Oui à la coopération, non au paternalisme
Personne ne rejette l’idée d’une coopération équitable entre l’Afrique et la France. Cheikh Ahmadou Bamba, dans son enseignement spirituel, prônait le respect mutuel et la justice comme fondements des relations humaines. Il croyait en la dignité intrinsèque de chaque être humain, indépendamment de son origine ou de sa position sociale. Bien qu’exilé et persécuté par l’administration coloniale française, il a toujours prôné une résistance non violente et dénoncé l’injustice sous toutes ses formes.
Cependant, la coopération ne peut être unilatérale, déséquilibrée ou paternaliste. La France doit comprendre que le temps où elle pouvait se positionner comme «maîtresse» ou «sauveuse» de l’Afrique est révolu.

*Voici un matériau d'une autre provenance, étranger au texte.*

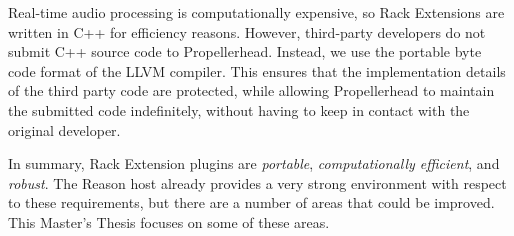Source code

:Real-time audio processing is computationally expensive, so Rack Extensions are
written in C++ for efficiency reasons.
However, third-party developers do not submit C++ source code to Propellerhead.
Instead, we use the portable byte code format of the LLVM compiler.
This ensures that the implementation details of the third party code are
protected, while allowing Propellerhead to maintain the submitted code
indefinitely, without having to keep in contact with the original developer.

In summary, Rack Extension plugins are \emph{portable}, \emph{computationally
efficient}, and \emph{robust}.
The Reason host already provides a very strong environment with respect to these
requirements, but there are a number of areas that could be improved.
This Master’s Thesis focuses on some of these areas.
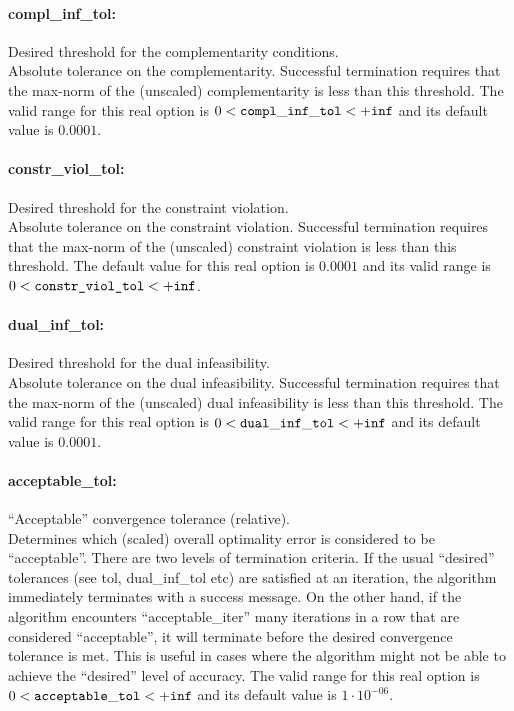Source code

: \paragraph{compl\_inf\_tol:} Desired threshold for the complementarity conditions. $\;$ \\
 Absolute tolerance on the complementarity.
Successful termination requires that the max-norm
of the (unscaled) complementarity is less than
this threshold. The valid range for this real option is 
$0 <  {\tt compl\_inf\_tol } <  {\tt +inf}$
and its default value is $0.0001$.


\paragraph{constr\_viol\_tol:} Desired threshold for the constraint violation. $\;$ \\
 Absolute tolerance on the constraint violation.
Successful termination requires that the max-norm
of the (unscaled) constraint violation is less
than this threshold. The default value for this real option is $0.0001$ and its
valid range is $0<\texttt{constr\_viol\_tol}<{\tt +inf}$.


\paragraph{dual\_inf\_tol:} Desired threshold for the dual infeasibility. $\;$ \\
 Absolute tolerance on the dual infeasibility.
Successful termination requires that the max-norm
of the (unscaled) dual infeasibility is less than
this threshold. The valid range for this real option is 
$0 <  {\tt dual\_inf\_tol } <  {\tt +inf}$
and its default value is $0.0001$.


\paragraph{acceptable\_tol:} ``Acceptable'' convergence tolerance (relative). $\;$ \\
 Determines which (scaled) overall optimality
error is considered to be ``acceptable''. There are
two levels of termination criteria.  If the usual
``desired'' tolerances (see tol, dual\_inf\_tol
etc) are satisfied at an iteration, the algorithm
immediately terminates with a success message. 
On the other hand, if the algorithm encounters
``acceptable\_iter'' many iterations in a row that
are considered ``acceptable'', it will terminate
before the desired convergence tolerance is met.
This is useful in cases where the algorithm might
not be able to achieve the ``desired'' level of
accuracy. The valid range for this real option is 
$0 <  {\tt acceptable\_tol } <  {\tt +inf}$
and its default value is $1 \cdot 10^{-06}$.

L’heure d’une renaissance africaine
Le Président Abdoulaye Wade, malgré les critiques qu’il a pu essuyer, a souvent plaidé pour une Afrique autonome et forte dans ses choix. Il voyait dans des projets comme le Monument de la Renaissance africaine un moyen de rappeler aux Africains leur histoire glorieuse et leur potentiel. Bien que controversé, ce monument symbolise l’unité, la résilience et la fierté africaines.
Le panafricanisme, porté par des leaders comme Kwame Nkrumah, Thomas Sankara et Patrice Lumumba, reste plus que jamais d’actualité. Ces figures rappellent que l’Afrique n’a pas besoin de maîtres, mais de partenaires respectueux. La souveraineté africaine ne se négocie pas ; elle s’exige et se défend.
Aujourd’hui, les Africains doivent continuer à s’inspirer de ces figures pour construire un continent où la jeunesse, les ressources naturelles et les talents sont mobilisés au service de leur propre développement. Les propos de Macron, bien qu’inacceptables, doivent être l’occasion de réaffirmer notre dignité et de renforcer notre engagement envers un panafricanisme authentique et opérationnel.
La voix de l’Afrique, forte et digne
L’Afrique ne demande pas de leçons, encore moins de tutelle. Elle exige du respect, de la reconnaissance et une coopération équitable. Le temps des discours paternalistes est révolu. A Emmanuel Macron et à ceux qui partagent cette vision dépassée, nous répondons par les paroles de Aimé Césaire : «Une civilisation qui ruse avec ses principes est une civilisation moribonde.»
L’Afrique n’a pas besoin de sauveurs. Elle a besoin de partenaires.